Exercise objective: Only one stretch of the data below is wanted: the lines starting at the one with "left eye: (368, 151)" and ending at the one with "right back paw: (1117, 672)", both included, given again exactly.
*** Dataset excerpts
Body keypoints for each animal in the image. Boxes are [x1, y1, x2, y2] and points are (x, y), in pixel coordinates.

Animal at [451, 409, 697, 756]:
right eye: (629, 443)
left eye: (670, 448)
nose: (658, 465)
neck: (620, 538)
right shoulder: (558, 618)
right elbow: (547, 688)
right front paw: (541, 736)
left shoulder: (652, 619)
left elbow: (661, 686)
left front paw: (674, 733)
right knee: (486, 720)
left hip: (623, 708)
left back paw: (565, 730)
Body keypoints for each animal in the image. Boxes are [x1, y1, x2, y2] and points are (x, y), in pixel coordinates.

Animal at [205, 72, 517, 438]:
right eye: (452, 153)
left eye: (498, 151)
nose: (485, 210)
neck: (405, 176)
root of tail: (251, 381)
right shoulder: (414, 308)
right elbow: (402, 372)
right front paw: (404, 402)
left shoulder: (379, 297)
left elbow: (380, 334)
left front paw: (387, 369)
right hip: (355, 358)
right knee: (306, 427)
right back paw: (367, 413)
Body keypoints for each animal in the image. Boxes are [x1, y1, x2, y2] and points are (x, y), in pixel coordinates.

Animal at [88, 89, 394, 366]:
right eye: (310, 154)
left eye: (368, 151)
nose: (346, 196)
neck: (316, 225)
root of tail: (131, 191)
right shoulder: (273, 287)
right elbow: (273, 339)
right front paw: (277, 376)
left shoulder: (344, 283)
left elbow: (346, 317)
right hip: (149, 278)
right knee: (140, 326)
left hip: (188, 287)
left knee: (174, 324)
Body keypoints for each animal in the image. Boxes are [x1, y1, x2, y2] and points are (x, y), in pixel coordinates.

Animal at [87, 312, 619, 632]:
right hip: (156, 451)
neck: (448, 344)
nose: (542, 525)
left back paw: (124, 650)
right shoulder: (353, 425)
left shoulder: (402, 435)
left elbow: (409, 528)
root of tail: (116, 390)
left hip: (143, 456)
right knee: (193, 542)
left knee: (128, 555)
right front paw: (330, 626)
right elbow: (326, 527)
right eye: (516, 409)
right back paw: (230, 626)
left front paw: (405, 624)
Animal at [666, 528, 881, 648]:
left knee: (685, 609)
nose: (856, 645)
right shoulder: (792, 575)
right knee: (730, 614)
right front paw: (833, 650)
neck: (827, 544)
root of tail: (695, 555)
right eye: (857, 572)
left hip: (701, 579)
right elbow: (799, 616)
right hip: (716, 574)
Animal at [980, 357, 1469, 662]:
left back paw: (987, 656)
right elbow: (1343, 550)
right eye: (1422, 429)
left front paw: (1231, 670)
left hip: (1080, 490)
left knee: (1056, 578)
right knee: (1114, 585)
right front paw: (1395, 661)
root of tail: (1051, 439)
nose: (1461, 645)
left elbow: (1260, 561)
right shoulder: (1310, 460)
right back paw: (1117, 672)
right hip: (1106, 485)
******
Solved exercise:
left eye: (368, 151)
nose: (346, 196)
neck: (316, 225)
root of tail: (131, 191)
right shoulder: (273, 287)
right elbow: (273, 339)
right front paw: (277, 376)
left shoulder: (344, 283)
left elbow: (346, 317)
right hip: (149, 278)
right knee: (140, 326)
left hip: (188, 287)
left knee: (174, 324)
Body keypoints for each animal in the image. Boxes are [x1, y1, x2, y2] and points are (x, y), in pixel coordinates.

Animal at [87, 312, 619, 632]:
right hip: (156, 451)
neck: (448, 344)
nose: (542, 525)
left back paw: (124, 650)
right shoulder: (353, 425)
left shoulder: (402, 435)
left elbow: (409, 528)
root of tail: (116, 390)
left hip: (143, 456)
right knee: (193, 542)
left knee: (128, 555)
right front paw: (330, 626)
right elbow: (326, 527)
right eye: (516, 409)
right back paw: (230, 626)
left front paw: (405, 624)
Animal at [666, 528, 881, 648]:
left knee: (685, 609)
nose: (856, 645)
right shoulder: (792, 575)
right knee: (730, 614)
right front paw: (833, 650)
neck: (827, 544)
root of tail: (695, 555)
right eye: (857, 572)
left hip: (701, 579)
right elbow: (799, 616)
right hip: (716, 574)
Animal at [980, 357, 1469, 662]:
left back paw: (987, 656)
right elbow: (1343, 550)
right eye: (1422, 429)
left front paw: (1231, 670)
left hip: (1080, 490)
left knee: (1056, 578)
right knee: (1114, 585)
right front paw: (1395, 661)
root of tail: (1051, 439)
nose: (1461, 645)
left elbow: (1260, 561)
right shoulder: (1310, 460)
right back paw: (1117, 672)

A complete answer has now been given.